The Village Voice’s blog, Running Scared wrote about a Bedbug Control Seminar held by Pest Control Technology Magazine this month at the Park Central Hotel. According to the blog, the unofficial theme of the seminar was, the bed bug problem’s getting worse and we don’t really know how to deal with it. A note of warning: the entry features a disgusting YouTube video of a bed bug feeding on an arm.

Here’s a few excerpts from the blog entry:

“We have to be in an absolute bed bug state of mind,” warned Dr. Michael Potter, an entomologist at the University of Kentucky and leading expert in the now global bed bug war, with no apologies to Billy Joel. “This problem is not going to go away. I don’t see how the problem is going to get better. It’s going to get chaotic.”

…it appears that even the exterminators’ deadly pesticides are no match for bedbugs…

More horrifying was Potter’s assertion that these tiny vampires are growing increasingly resistant to the arsenal of mostly pyrethroid-based compounds currently approved by the EPA. “We’ve had cases where we’re spraying 200 to 300 times the label dose of toxins and we can’t kill ‘em,” Potter said.
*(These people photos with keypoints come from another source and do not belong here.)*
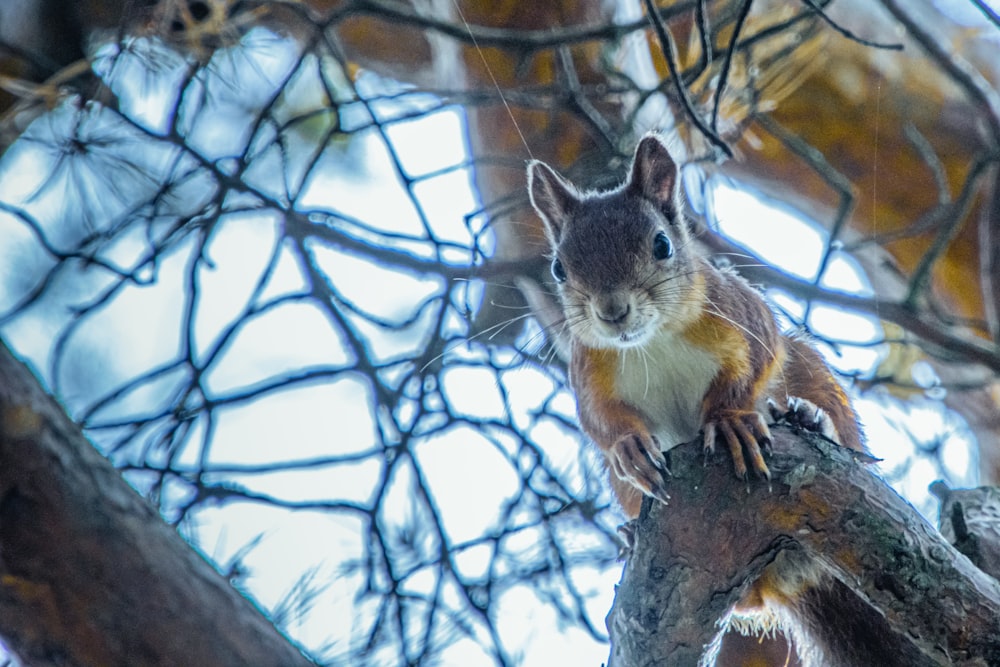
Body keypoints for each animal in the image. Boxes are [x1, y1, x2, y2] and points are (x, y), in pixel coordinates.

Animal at [528, 134, 916, 667]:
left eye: (662, 245)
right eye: (558, 267)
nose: (612, 311)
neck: (652, 343)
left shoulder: (742, 316)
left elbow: (754, 364)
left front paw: (730, 419)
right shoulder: (588, 371)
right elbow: (599, 422)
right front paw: (629, 447)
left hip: (812, 372)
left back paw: (810, 419)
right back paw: (630, 535)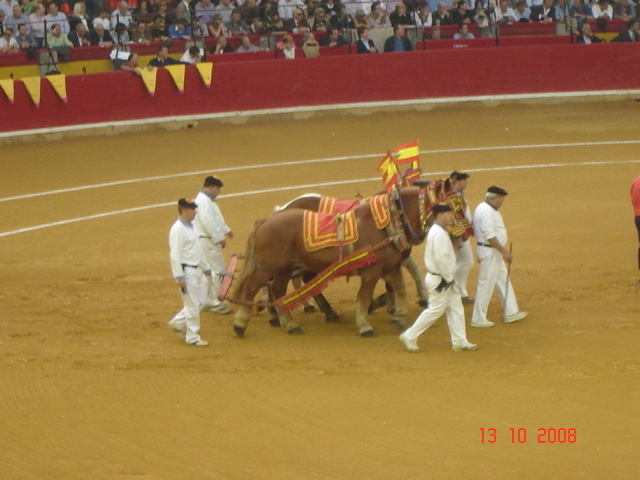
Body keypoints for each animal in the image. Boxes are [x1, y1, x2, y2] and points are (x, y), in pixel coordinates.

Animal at [232, 186, 432, 336]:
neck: (388, 221)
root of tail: (270, 217)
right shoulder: (374, 269)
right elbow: (368, 294)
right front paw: (368, 322)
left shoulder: (391, 265)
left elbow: (399, 286)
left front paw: (397, 313)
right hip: (270, 266)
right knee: (254, 286)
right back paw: (244, 323)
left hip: (286, 267)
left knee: (280, 287)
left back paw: (293, 321)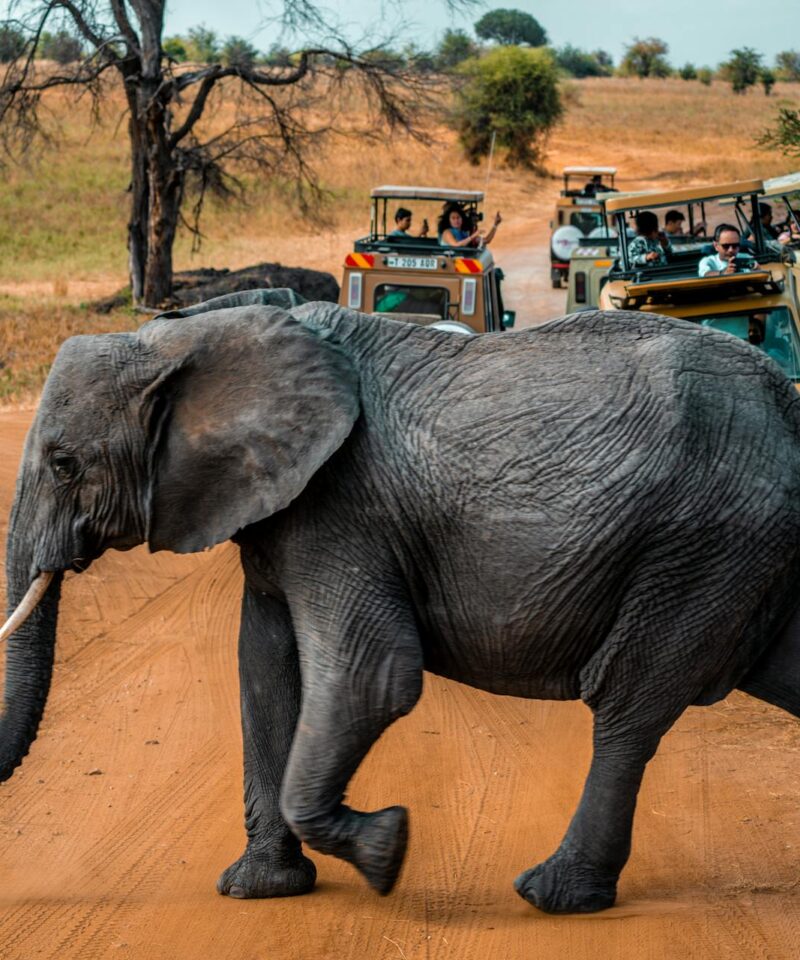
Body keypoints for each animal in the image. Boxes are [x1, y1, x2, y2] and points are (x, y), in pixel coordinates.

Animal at [1, 290, 800, 916]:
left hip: (702, 543)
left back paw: (553, 895)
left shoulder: (343, 506)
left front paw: (388, 850)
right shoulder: (280, 508)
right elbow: (264, 671)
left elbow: (372, 677)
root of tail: (788, 405)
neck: (200, 330)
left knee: (628, 704)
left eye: (65, 464)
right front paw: (261, 889)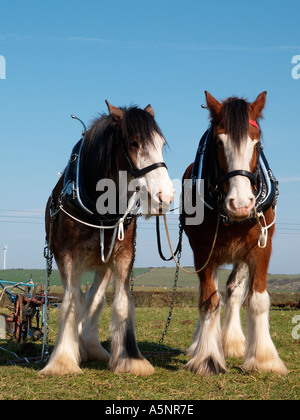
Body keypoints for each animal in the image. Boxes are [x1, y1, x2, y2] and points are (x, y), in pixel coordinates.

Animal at [41, 102, 175, 378]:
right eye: (134, 143)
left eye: (161, 143)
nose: (165, 196)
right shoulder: (68, 256)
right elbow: (71, 303)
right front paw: (62, 361)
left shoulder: (123, 256)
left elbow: (121, 304)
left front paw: (131, 359)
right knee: (81, 299)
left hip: (103, 265)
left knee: (94, 299)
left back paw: (92, 348)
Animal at [182, 91, 288, 374]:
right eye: (219, 142)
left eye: (257, 144)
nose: (240, 205)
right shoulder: (203, 252)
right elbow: (209, 301)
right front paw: (207, 357)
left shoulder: (261, 248)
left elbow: (257, 299)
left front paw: (263, 359)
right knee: (209, 294)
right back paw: (200, 345)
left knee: (233, 291)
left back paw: (232, 342)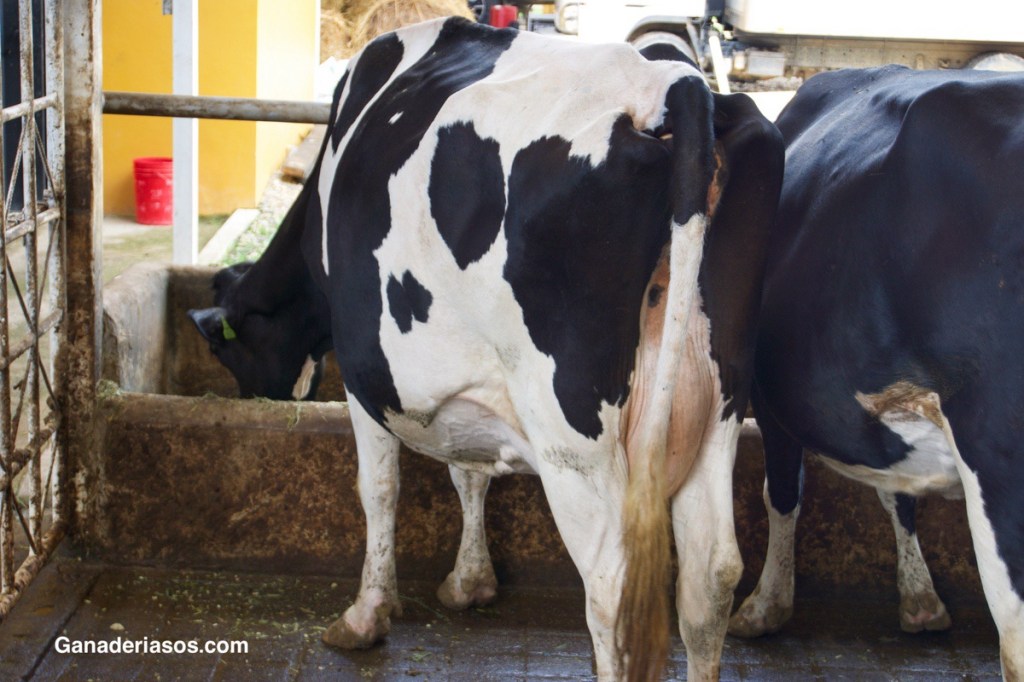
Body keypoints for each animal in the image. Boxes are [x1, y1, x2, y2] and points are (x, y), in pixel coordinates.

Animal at [189, 18, 783, 680]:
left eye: (228, 353)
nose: (251, 396)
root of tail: (673, 86)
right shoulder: (470, 381)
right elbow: (468, 470)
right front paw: (470, 581)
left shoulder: (368, 374)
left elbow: (379, 488)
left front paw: (365, 616)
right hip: (716, 406)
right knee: (711, 576)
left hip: (575, 437)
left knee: (611, 588)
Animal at [727, 65, 1024, 678]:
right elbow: (898, 493)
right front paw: (921, 600)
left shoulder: (771, 399)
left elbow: (782, 492)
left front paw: (765, 606)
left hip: (998, 451)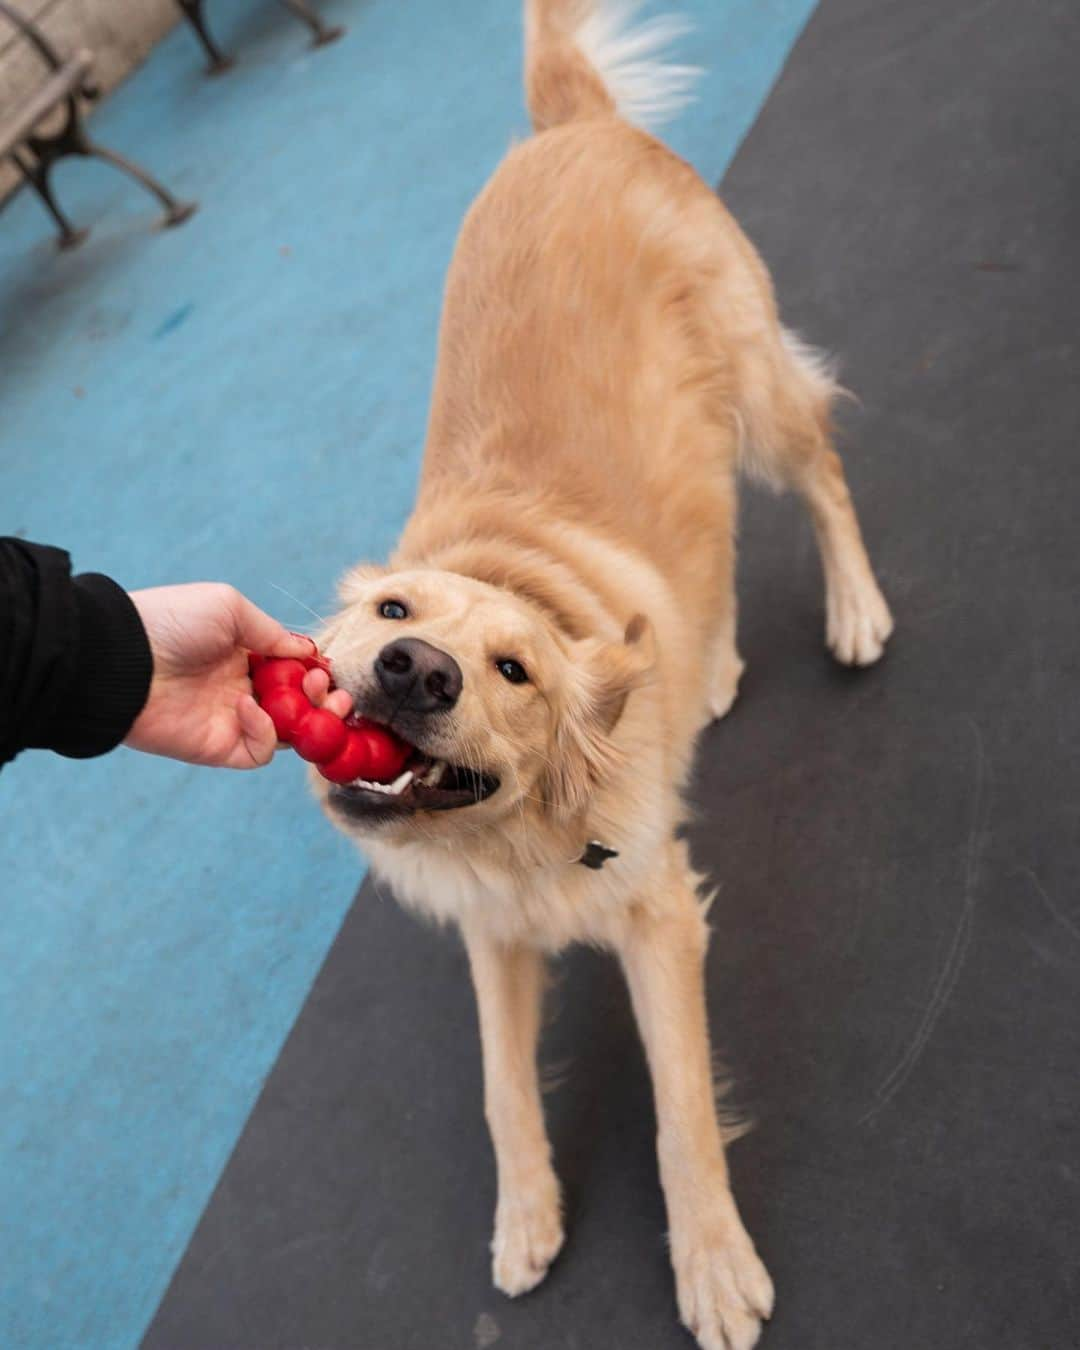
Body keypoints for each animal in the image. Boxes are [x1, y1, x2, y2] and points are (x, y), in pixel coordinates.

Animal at [314, 5, 896, 1344]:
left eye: (513, 670)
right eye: (391, 611)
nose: (413, 671)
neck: (517, 839)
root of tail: (568, 126)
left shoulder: (659, 914)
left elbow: (682, 1114)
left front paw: (714, 1267)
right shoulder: (493, 936)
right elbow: (500, 1085)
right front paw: (526, 1215)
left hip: (754, 386)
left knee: (823, 472)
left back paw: (854, 607)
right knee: (707, 553)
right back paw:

The only solution offered to affected New Yorkers were mattress covers, which to me are not only disgusting but do not put up a substantial defense in your bed bug infestation if the bed bugs are not in your bed, or are in your bed and in other areas of your home. The name bed bug is misleading, because beds are only one of the only many, many places in a person’s home these insects can live.

Notice that the blog mentions “currently approved by the EPA”, hinting that, as many bed bug bloggers have, the long-banned DDT just might be the only hope in combating bed bugs, just as it did half a century ago.

While effective solutions were non-existent at the seminar, one exceptional idea to decrease the spreading of bed bugs was discussed: a hotline that New Yorkers can call to pick up their bug-infested mattresses rather than have them lying around on the sidewalks, or worse, in an apartment hallway.

Long story short: bed bugs growing epidemic, nothing in sight that can stop them, give up hope, find a nice corner to sit in (corners should be easy to find once you throw out your furniture) and cry silently. Or howl like a banchee, whatever works for you.